Much ado has been made over the controversial finish to Sunday's Indianapolis 500. At this writing, there has been no response to Bobby Unser's planned appeal, in which he will ask the US Auto Club to overturn Indy's decision to strip him of victory and award it to Mario Andretti a day after the race.
Unser's ouster came after videotapes and race observers confirmed reports that he had illegally passed cars during a caution period. His claim that other drivers, including Andretti, were as guilty as he hardly merits sympathy for the two-time champion. And considering the number of cars he passed coming out of the pits, his argument that there are no set rules governing this situation may not hold much water.

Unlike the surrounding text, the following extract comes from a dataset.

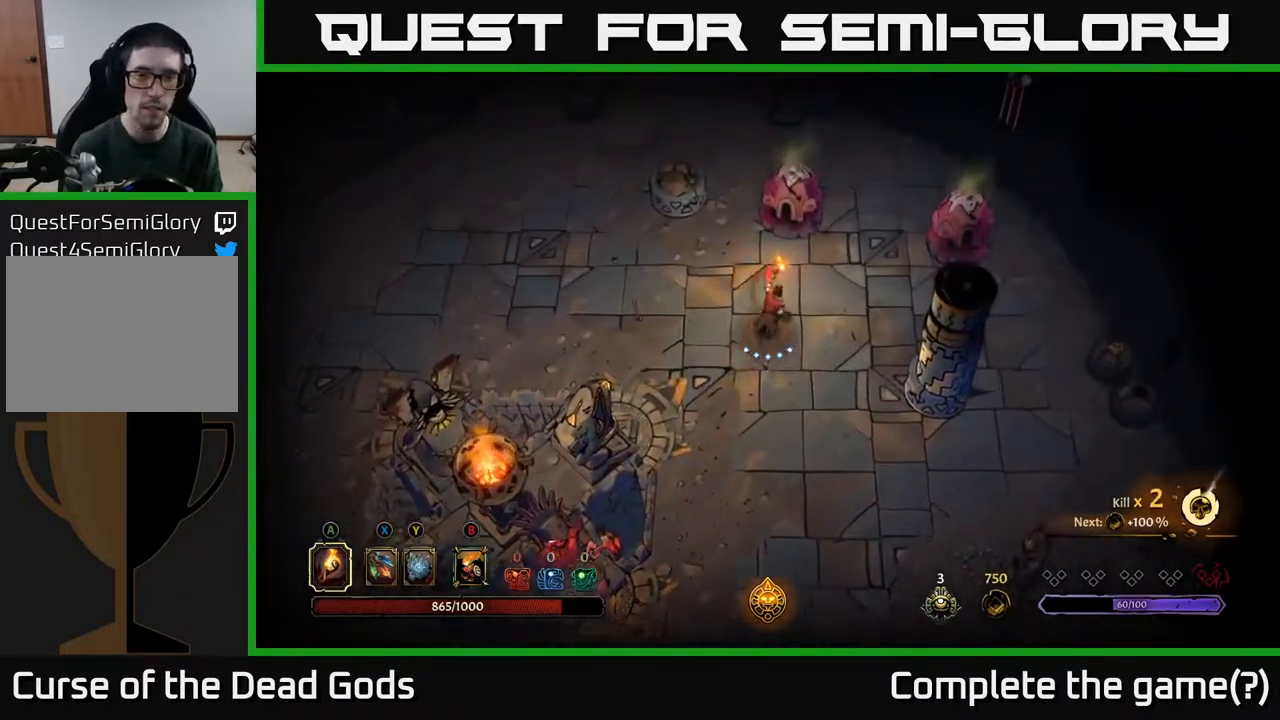
{"buttons": ["Y"], "left_stick": "up", "right_stick": "center", "events": [[50, "Y", "down"], [100, "left_stick", "up"]]}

Maybe the most cogent point Unser makes regards the poor timing of his one-lap penalty. "If I had a penalty coming, I would assume that they would have given it to me then [on the 149th lap]," he said. "It isn't right to look at the tapes and base a decision on that afterward." He reasons that the outcome of a basketball game wouldn't be changed because of a missed call in the second quarter. Maybe not if only a relatively insignificant violation were overlooked , but in this case, alleged cheating was involved, and that is something else again.
If assessed the lap penalty at the time of his violation, Unser may have been able to overtake Andretti and win anyhow. That certainly complicates the issue and makes one wonder if stiffer penalties are in order for cheating, including disqualification, no matter when it's det ected.